• DATA PROVIDED:
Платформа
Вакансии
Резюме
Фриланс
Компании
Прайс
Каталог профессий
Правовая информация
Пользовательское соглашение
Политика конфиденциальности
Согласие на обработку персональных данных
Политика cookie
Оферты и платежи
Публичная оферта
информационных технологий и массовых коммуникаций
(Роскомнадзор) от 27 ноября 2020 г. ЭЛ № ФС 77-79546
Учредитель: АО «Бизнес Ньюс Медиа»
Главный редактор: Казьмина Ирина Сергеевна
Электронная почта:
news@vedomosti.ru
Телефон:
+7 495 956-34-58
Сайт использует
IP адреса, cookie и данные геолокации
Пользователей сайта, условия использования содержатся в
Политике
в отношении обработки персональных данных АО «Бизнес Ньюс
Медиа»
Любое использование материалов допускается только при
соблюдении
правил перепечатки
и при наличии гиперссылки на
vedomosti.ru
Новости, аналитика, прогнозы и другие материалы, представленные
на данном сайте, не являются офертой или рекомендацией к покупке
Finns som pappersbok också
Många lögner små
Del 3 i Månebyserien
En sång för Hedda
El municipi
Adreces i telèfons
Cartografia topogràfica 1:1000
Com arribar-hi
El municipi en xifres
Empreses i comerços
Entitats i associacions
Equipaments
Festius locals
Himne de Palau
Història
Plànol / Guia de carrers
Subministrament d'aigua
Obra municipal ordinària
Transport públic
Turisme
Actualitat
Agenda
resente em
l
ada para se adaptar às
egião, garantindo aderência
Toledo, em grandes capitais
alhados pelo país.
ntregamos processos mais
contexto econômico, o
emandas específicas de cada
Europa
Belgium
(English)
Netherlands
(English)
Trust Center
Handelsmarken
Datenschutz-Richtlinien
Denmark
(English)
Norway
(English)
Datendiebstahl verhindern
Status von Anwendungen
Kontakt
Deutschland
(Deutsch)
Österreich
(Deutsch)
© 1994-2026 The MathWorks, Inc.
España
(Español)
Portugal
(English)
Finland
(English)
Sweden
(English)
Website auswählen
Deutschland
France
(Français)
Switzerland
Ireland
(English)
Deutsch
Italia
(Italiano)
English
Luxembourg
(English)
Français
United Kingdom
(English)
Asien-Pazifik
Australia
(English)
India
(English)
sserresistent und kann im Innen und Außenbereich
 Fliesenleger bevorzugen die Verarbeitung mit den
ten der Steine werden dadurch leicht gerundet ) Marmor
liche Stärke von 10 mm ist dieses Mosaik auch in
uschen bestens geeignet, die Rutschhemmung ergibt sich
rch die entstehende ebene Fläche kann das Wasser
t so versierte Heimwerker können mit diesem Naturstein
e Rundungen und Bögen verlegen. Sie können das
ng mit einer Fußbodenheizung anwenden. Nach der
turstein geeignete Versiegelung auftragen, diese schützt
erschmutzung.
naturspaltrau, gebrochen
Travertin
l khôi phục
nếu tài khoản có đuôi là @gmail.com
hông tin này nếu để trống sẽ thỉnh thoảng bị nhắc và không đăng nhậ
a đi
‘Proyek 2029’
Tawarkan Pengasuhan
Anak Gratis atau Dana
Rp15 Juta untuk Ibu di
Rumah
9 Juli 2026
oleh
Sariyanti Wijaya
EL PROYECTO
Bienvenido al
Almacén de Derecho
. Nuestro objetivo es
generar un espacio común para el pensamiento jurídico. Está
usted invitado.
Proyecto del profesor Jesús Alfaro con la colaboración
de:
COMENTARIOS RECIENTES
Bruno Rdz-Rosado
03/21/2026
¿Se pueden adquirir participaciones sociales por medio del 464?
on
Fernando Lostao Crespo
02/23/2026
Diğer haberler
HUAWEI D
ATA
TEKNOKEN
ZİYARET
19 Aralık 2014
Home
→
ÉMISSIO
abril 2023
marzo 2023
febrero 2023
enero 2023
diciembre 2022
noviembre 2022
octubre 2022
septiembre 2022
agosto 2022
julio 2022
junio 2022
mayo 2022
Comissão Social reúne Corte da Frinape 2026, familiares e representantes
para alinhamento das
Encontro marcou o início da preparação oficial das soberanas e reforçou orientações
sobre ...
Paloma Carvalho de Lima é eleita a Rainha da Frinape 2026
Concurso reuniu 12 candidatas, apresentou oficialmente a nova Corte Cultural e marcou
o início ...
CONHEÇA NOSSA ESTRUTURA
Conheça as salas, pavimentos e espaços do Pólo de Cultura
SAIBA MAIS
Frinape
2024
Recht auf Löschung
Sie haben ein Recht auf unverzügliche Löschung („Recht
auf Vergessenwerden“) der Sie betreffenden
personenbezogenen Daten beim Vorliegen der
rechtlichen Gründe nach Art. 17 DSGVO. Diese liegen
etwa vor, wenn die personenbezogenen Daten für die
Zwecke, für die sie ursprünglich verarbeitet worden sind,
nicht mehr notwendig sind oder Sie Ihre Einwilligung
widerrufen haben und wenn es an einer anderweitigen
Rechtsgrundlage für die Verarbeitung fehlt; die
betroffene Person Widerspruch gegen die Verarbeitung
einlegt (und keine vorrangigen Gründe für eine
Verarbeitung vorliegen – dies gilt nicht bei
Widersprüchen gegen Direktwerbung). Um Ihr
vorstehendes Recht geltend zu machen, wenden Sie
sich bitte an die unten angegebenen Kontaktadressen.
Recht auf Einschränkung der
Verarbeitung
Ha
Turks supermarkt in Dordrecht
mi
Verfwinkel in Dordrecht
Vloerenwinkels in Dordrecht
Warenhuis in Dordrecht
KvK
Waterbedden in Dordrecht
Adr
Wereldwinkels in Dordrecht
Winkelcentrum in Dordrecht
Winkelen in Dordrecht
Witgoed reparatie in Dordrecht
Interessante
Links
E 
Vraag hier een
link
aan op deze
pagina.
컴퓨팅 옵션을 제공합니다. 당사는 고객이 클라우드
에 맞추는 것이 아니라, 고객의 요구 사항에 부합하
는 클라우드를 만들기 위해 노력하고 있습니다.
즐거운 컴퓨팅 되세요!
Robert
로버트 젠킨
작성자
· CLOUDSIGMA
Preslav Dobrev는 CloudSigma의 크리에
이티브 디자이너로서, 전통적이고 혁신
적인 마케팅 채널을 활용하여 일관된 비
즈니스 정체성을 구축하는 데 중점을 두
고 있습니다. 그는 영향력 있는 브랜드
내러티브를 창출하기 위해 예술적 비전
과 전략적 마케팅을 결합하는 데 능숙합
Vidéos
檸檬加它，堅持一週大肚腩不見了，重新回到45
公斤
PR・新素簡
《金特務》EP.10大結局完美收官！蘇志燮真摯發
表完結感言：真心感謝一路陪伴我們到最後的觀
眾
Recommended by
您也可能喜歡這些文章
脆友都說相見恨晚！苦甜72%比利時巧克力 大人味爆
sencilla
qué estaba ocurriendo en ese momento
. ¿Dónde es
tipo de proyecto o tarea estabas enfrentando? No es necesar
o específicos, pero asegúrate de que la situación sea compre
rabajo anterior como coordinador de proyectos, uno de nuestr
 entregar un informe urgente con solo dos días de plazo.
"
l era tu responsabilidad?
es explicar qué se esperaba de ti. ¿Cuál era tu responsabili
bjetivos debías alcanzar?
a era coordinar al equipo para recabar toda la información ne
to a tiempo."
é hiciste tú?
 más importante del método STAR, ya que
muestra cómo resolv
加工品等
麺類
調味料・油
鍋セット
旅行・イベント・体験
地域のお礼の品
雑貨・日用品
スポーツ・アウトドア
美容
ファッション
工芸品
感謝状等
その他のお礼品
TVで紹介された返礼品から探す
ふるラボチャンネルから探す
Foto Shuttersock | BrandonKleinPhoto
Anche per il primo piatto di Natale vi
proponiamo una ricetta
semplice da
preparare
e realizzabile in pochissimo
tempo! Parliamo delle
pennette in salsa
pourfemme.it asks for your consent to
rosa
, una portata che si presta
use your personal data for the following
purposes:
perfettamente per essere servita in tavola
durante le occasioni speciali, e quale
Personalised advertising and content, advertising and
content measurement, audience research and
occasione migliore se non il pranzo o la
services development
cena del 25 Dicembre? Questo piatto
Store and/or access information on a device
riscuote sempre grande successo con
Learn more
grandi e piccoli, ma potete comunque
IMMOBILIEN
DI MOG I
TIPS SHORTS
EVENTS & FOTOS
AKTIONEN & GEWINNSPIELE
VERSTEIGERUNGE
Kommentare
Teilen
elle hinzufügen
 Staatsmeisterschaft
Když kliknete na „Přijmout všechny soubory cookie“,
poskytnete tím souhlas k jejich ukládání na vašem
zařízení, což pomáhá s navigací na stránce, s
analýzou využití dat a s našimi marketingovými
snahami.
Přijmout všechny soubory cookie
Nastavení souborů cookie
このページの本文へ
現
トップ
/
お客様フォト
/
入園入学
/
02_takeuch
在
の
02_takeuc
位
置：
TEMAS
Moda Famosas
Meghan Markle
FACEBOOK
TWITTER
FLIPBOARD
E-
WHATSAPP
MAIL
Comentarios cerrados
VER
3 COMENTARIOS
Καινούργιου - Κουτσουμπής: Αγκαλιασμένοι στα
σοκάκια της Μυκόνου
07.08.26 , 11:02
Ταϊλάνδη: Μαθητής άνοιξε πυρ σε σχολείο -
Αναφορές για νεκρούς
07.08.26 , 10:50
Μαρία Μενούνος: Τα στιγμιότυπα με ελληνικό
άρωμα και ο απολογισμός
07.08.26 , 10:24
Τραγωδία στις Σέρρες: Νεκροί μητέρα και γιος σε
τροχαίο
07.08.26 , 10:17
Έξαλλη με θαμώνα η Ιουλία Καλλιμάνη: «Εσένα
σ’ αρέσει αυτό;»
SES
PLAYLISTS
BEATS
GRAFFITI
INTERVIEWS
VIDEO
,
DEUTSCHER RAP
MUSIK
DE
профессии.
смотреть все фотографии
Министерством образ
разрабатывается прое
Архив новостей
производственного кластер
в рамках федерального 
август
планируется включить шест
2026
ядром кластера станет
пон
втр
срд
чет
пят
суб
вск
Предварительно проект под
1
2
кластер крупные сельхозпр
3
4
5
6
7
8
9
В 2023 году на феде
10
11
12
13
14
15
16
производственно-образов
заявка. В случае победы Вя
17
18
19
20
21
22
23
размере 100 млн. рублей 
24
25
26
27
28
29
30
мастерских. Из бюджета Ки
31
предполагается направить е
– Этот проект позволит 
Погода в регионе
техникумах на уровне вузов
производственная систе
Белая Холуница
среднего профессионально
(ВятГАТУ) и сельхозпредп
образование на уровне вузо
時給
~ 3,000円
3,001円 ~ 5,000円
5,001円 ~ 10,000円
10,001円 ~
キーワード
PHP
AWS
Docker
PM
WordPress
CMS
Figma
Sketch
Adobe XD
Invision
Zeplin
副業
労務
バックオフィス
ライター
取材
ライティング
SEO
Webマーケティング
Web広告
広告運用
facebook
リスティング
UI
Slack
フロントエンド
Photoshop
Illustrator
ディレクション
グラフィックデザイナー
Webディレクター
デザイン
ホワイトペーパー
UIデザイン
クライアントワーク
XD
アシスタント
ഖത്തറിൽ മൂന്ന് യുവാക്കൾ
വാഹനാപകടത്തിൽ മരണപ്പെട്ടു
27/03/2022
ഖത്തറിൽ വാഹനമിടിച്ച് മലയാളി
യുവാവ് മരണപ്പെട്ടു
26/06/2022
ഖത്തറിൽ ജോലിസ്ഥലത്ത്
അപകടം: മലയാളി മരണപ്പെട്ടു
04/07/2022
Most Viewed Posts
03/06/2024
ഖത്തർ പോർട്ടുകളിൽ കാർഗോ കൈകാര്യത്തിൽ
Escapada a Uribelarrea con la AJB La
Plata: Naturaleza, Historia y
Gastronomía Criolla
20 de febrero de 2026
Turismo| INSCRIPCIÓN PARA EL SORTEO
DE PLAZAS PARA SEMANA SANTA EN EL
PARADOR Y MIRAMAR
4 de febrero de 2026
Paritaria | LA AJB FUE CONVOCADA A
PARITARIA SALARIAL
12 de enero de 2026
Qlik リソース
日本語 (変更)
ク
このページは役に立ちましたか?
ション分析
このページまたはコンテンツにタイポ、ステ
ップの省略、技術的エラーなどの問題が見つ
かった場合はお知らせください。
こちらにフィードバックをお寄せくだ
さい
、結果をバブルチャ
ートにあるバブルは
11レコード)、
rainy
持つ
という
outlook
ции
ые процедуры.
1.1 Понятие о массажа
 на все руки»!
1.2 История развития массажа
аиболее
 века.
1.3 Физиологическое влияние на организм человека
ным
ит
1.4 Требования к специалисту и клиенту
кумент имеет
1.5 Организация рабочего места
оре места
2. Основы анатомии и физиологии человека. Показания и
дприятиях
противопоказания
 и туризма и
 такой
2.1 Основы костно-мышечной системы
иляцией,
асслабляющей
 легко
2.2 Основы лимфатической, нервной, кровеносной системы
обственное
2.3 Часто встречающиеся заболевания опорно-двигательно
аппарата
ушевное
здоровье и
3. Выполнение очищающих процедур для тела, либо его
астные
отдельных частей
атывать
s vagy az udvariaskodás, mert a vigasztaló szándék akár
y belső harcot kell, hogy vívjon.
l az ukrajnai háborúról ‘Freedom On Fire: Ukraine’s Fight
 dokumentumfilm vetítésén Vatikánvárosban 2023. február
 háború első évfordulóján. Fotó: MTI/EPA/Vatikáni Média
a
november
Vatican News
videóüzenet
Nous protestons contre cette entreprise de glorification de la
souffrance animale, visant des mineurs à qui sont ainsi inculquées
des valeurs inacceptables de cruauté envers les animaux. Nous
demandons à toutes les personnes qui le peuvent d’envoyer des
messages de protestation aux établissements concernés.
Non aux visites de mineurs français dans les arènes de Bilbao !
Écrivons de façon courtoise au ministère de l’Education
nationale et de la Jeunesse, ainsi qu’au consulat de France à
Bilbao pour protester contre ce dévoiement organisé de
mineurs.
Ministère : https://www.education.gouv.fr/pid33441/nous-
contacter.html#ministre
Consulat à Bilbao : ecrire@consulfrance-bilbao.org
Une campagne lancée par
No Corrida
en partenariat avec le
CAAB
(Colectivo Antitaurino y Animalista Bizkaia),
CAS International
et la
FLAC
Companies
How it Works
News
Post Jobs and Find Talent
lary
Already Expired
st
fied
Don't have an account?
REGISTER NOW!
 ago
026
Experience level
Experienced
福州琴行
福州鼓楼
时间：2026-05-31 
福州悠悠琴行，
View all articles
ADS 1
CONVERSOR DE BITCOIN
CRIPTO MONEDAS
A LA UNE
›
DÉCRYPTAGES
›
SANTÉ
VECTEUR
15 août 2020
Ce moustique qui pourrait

• YOUR GOAL: Write out the records word for word from their first line up to and including the line that contains "IP адреса, cookie и данные геолокации".

• ANSWER BELOW:
Платформа
Вакансии
Резюме
Фриланс
Компании
Прайс
Каталог профессий
Правовая информация
Пользовательское соглашение
Политика конфиденциальности
Согласие на обработку персональных данных
Политика cookie
Оферты и платежи
Публичная оферта
информационных технологий и массовых коммуникаций
(Роскомнадзор) от 27 ноября 2020 г. ЭЛ № ФС 77-79546
Учредитель: АО «Бизнес Ньюс Медиа»
Главный редактор: Казьмина Ирина Сергеевна
Электронная почта:
news@vedomosti.ru
Телефон:
+7 495 956-34-58
Сайт использует
IP адреса, cookie и данные геолокации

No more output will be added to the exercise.